* _Work instructions_:
Would you please print exactly the lines that run from the one with "Could you annotate" to the last line of the data, both included, without any pictures?
#### Data for processing
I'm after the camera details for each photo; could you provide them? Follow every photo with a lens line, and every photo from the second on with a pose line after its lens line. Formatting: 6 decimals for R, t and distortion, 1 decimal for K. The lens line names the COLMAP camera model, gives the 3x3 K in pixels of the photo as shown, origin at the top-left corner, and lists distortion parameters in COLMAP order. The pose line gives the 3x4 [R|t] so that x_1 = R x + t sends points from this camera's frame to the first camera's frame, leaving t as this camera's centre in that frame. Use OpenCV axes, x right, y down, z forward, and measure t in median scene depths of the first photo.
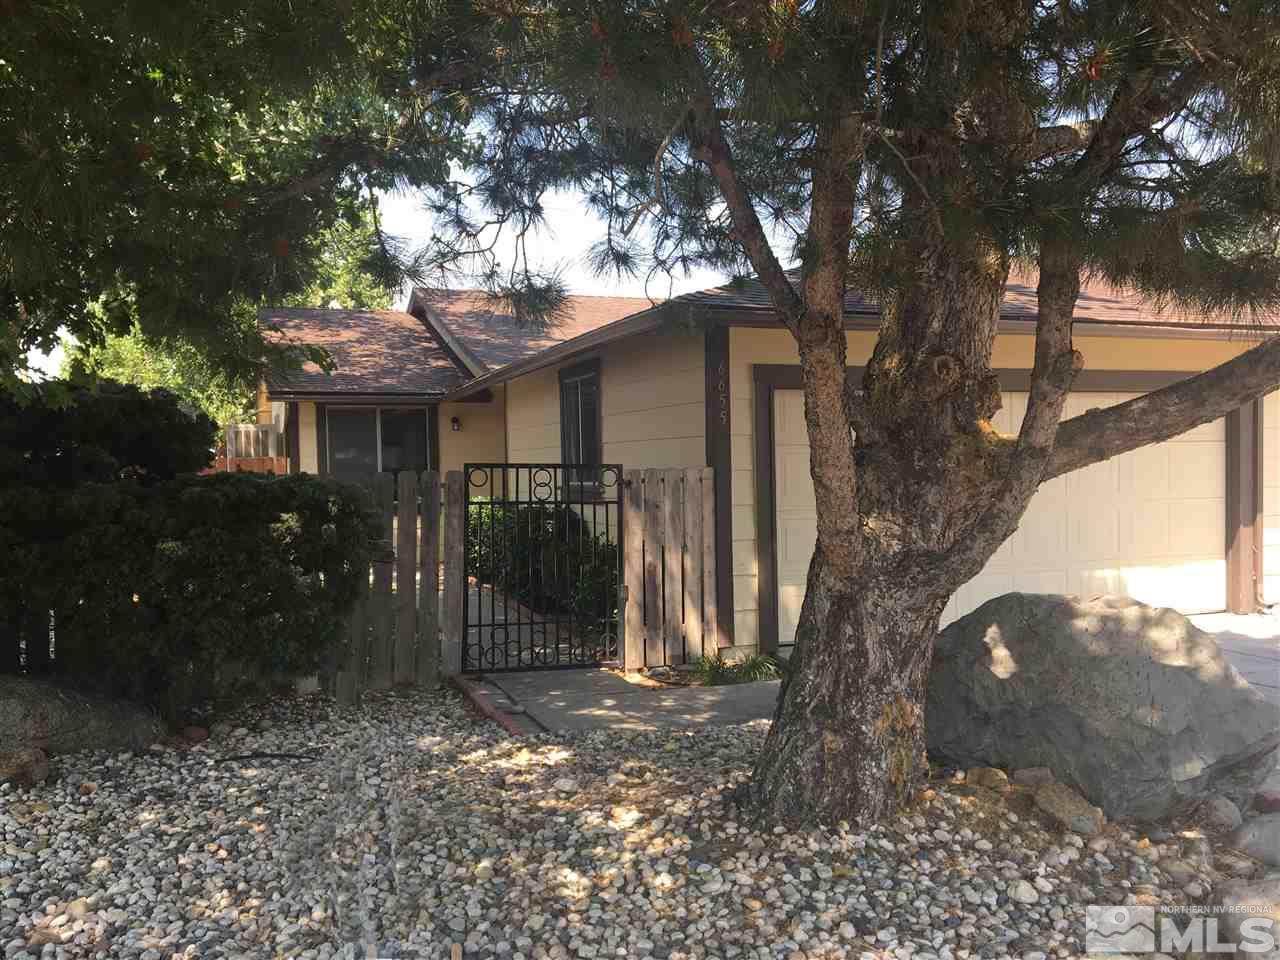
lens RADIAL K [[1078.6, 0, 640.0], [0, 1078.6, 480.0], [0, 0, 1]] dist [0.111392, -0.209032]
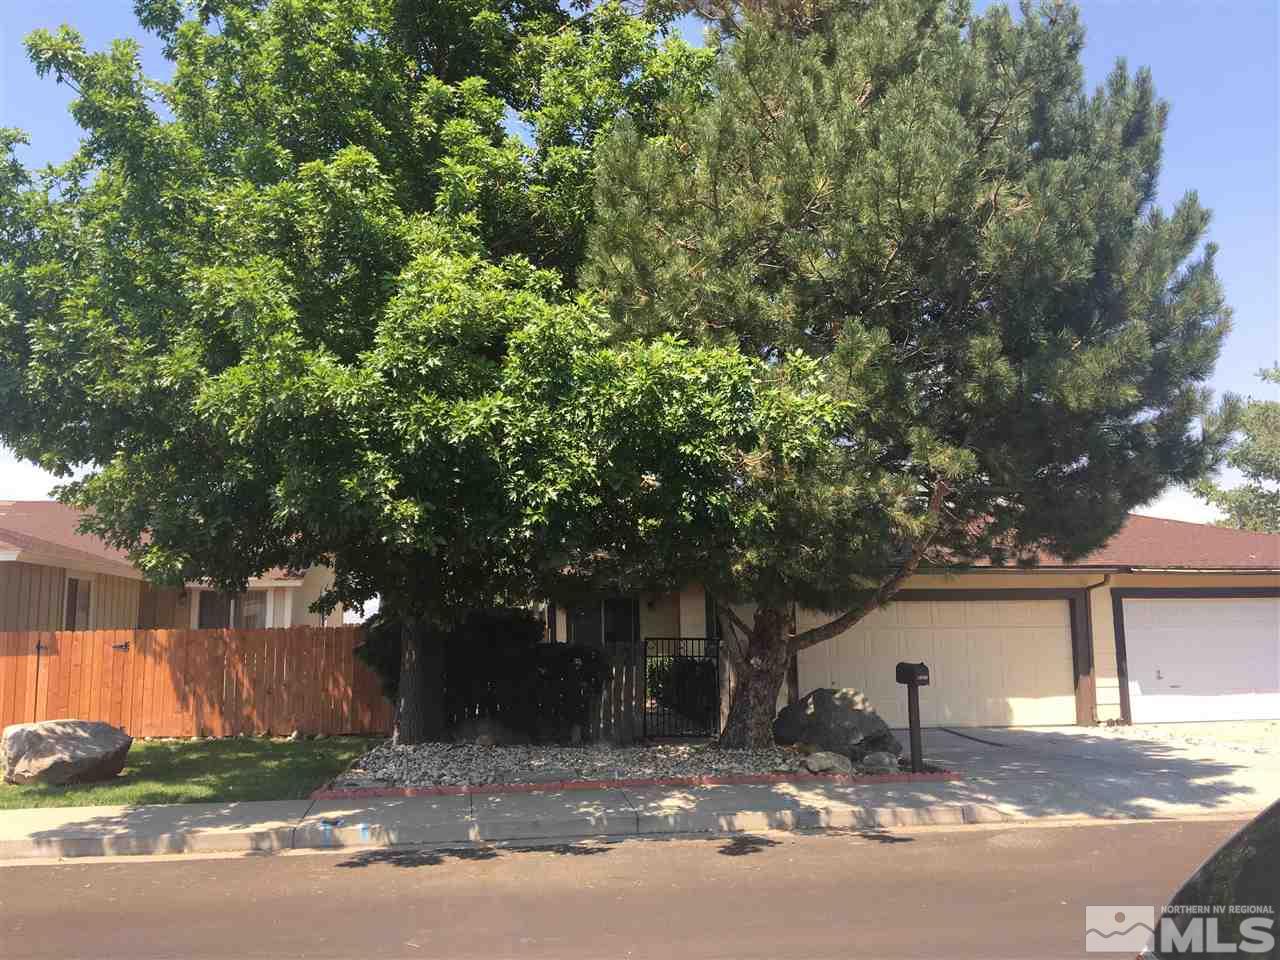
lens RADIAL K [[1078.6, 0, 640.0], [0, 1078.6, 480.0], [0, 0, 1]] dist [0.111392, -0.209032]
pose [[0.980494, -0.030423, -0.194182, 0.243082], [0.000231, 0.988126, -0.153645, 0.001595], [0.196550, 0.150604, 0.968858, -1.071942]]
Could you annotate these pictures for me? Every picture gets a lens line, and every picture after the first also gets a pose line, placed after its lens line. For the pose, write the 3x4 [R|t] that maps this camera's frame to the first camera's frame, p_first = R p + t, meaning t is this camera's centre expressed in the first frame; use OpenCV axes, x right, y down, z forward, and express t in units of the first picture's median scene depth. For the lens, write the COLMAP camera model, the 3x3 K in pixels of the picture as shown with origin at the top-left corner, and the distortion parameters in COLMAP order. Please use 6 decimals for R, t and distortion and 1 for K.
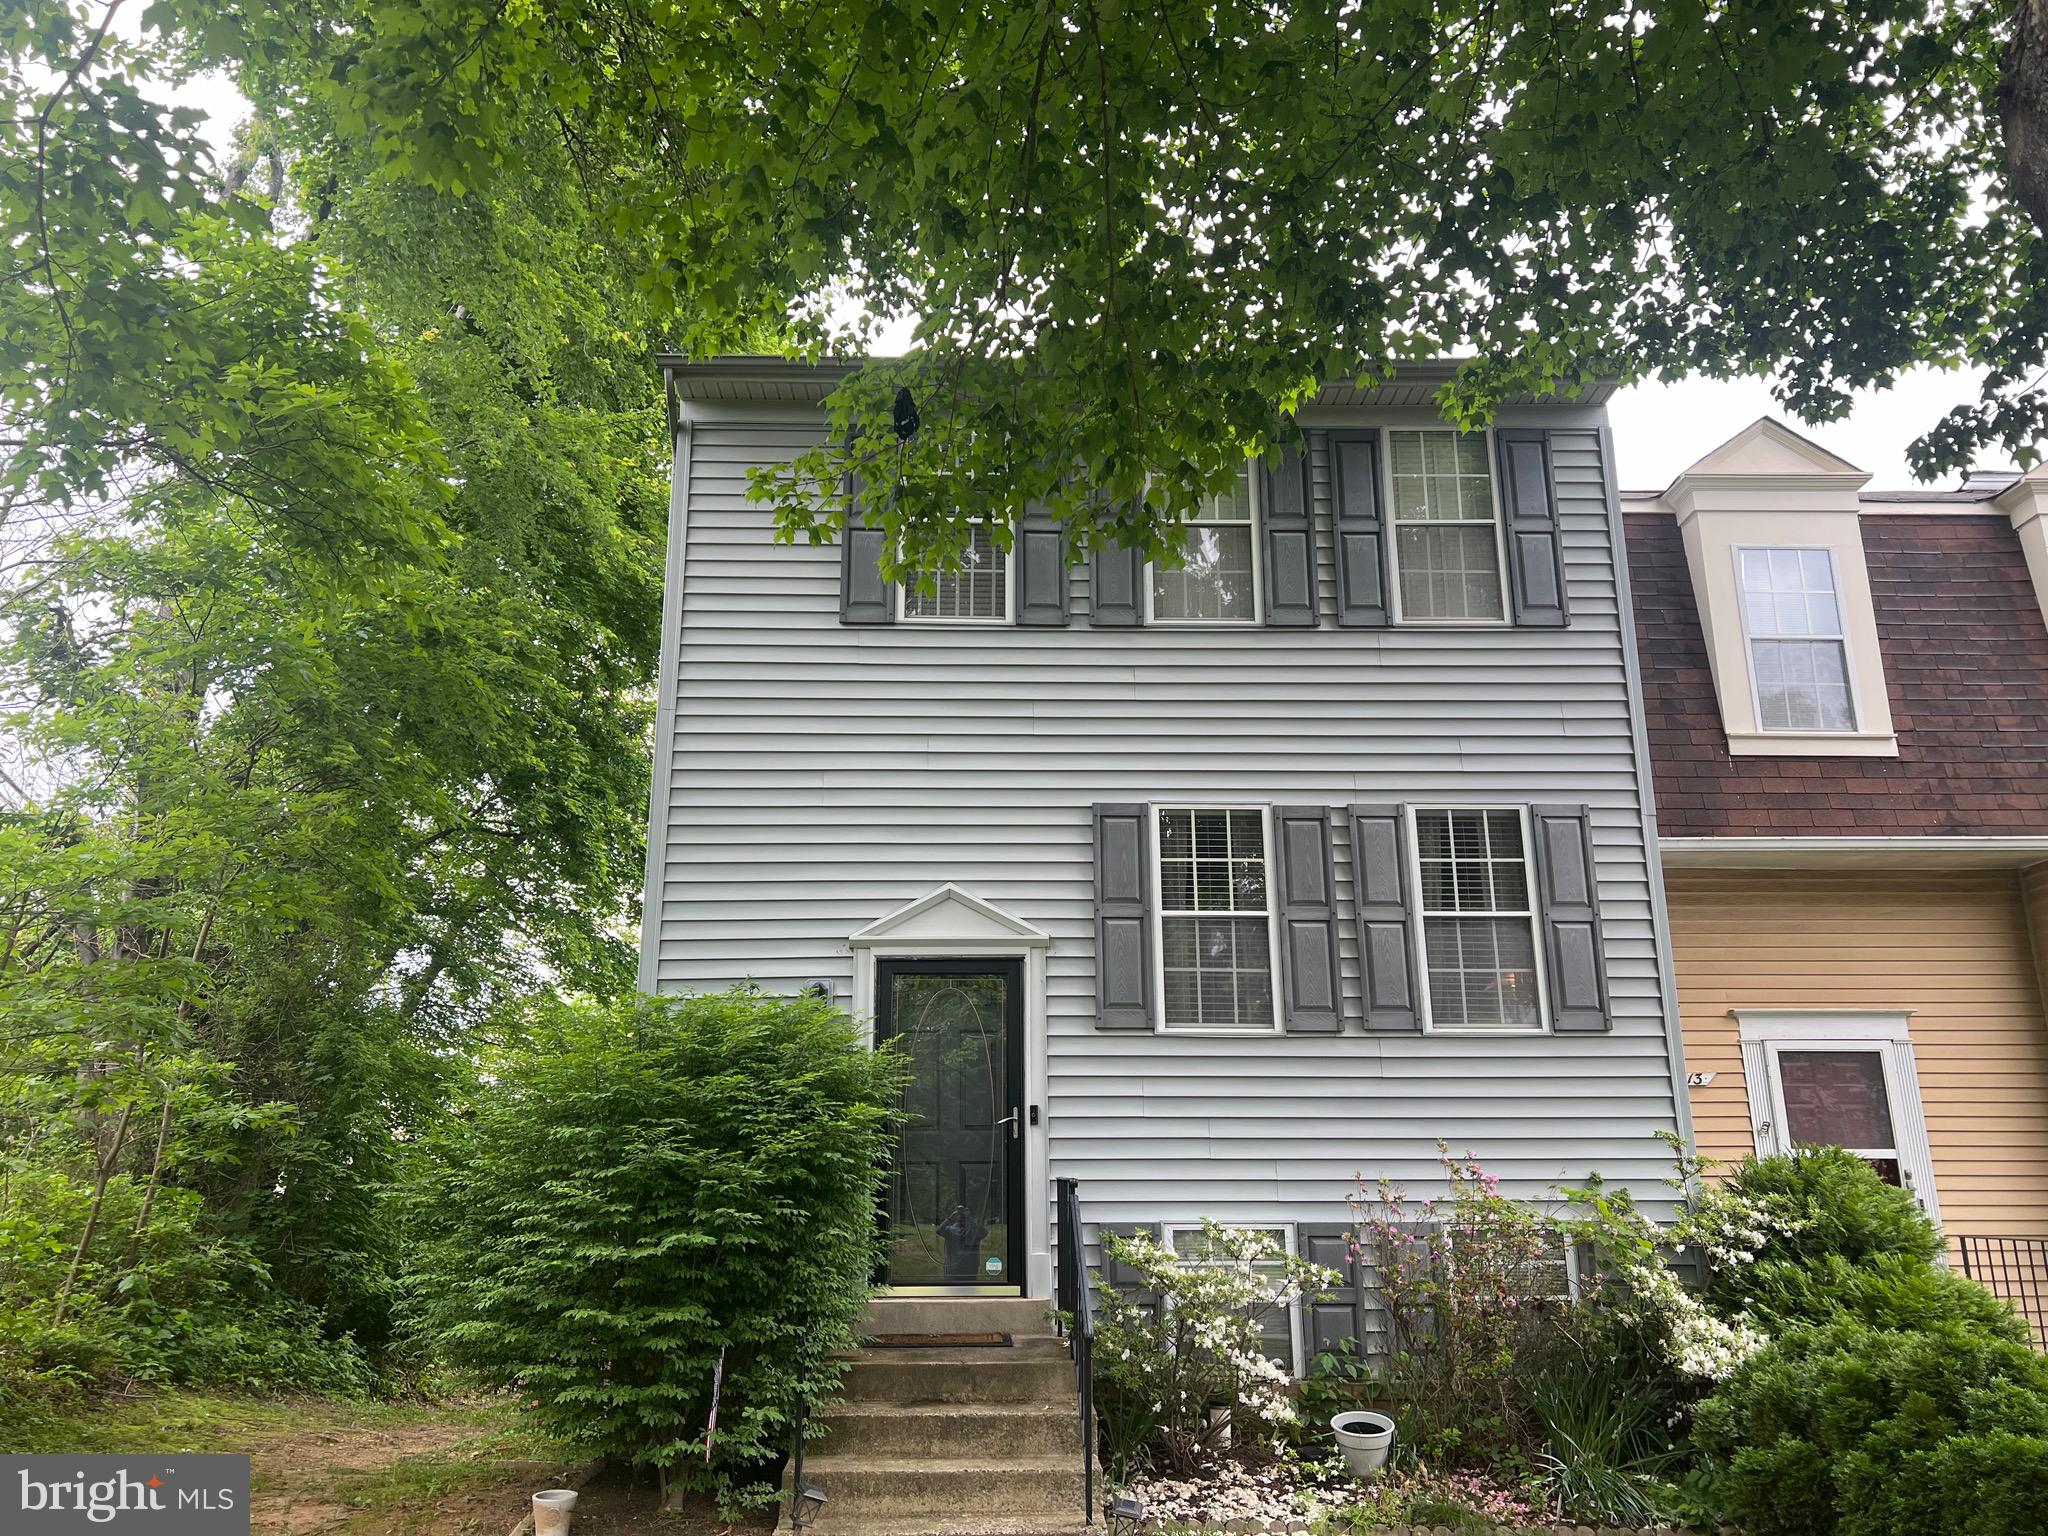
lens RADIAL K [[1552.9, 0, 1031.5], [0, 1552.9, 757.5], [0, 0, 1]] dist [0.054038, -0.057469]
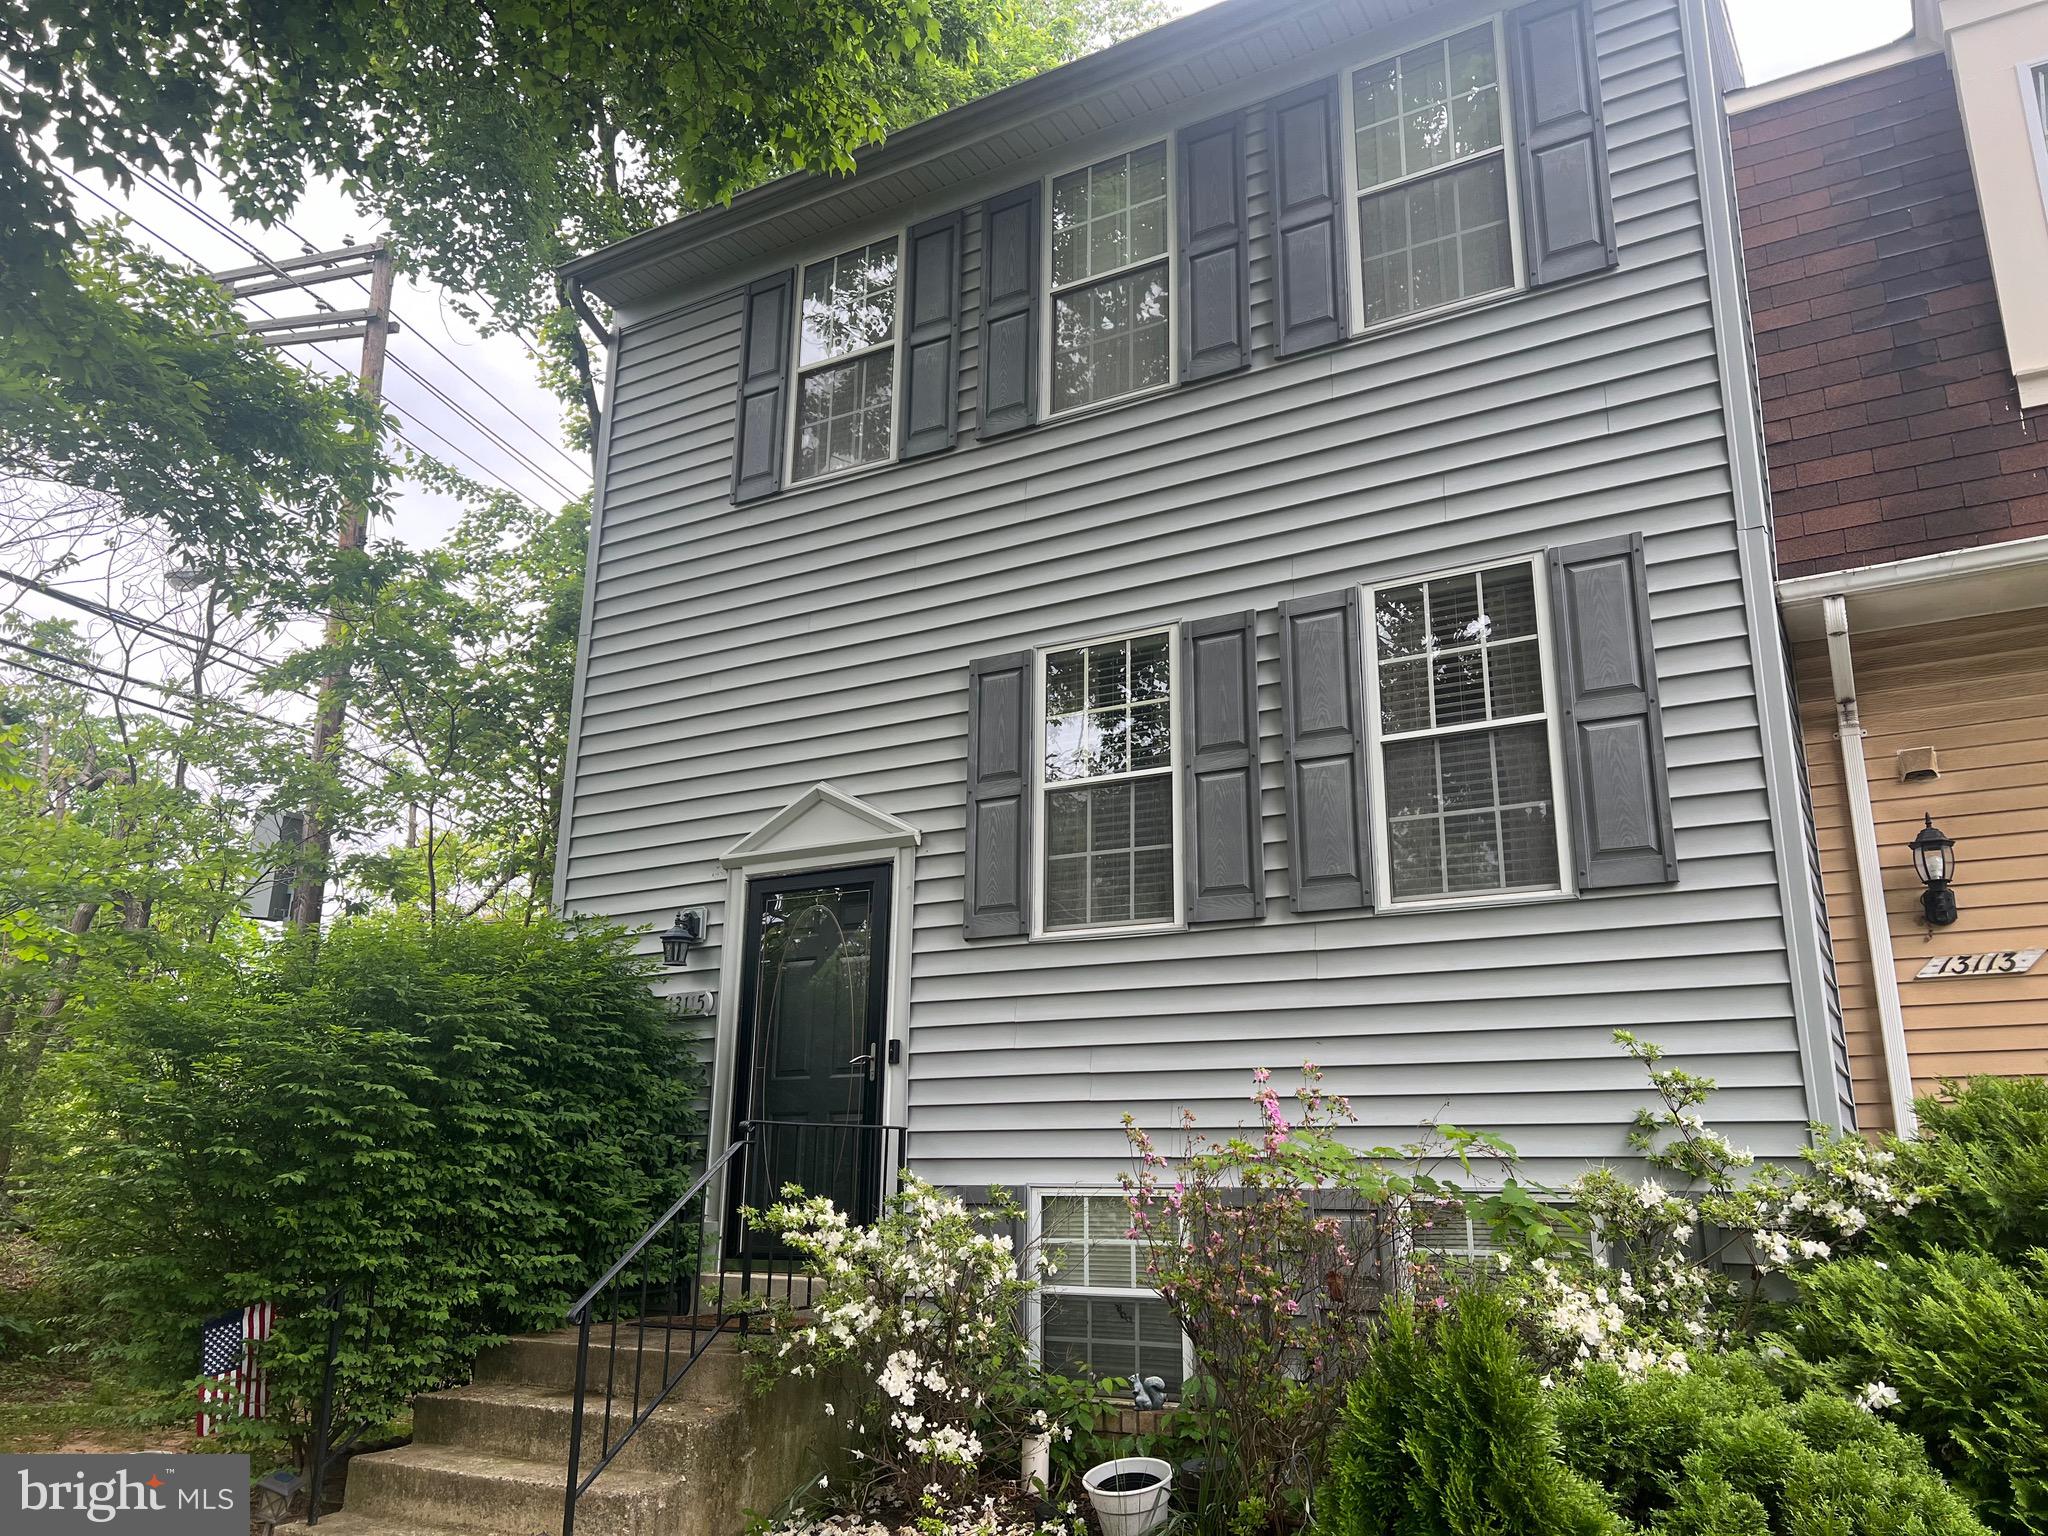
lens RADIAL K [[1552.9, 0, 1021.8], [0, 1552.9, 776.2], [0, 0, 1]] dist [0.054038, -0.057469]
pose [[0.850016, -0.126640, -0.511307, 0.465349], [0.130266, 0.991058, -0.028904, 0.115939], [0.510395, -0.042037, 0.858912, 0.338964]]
########
* _Expected answer_:
Could you annotate these pictures for me? Every picture gets a lens line, and every picture after the first also gets a pose line, placed after its lens line. For the pose, write the 3x4 [R|t] that maps this camera's frame to the first camera's frame, p_first = R p + t, meaning t is this camera's centre expressed in the first frame; use OpenCV axes, x right, y down, z forward, and express t in units of the first picture's median scene depth. For the lens, write the COLMAP camera model, the 3x3 K in pixels of the picture as shown with origin at the top-left corner, and the distortion parameters in COLMAP order. Please use 6 decimals for R, t and distortion and 1 for K.
lens RADIAL K [[1552.9, 0, 1031.5], [0, 1552.9, 757.5], [0, 0, 1]] dist [0.054038, -0.057469]
lens RADIAL K [[1552.9, 0, 1021.8], [0, 1552.9, 776.2], [0, 0, 1]] dist [0.054038, -0.057469]
pose [[0.850016, -0.126640, -0.511307, 0.465349], [0.130266, 0.991058, -0.028904, 0.115939], [0.510395, -0.042037, 0.858912, 0.338964]]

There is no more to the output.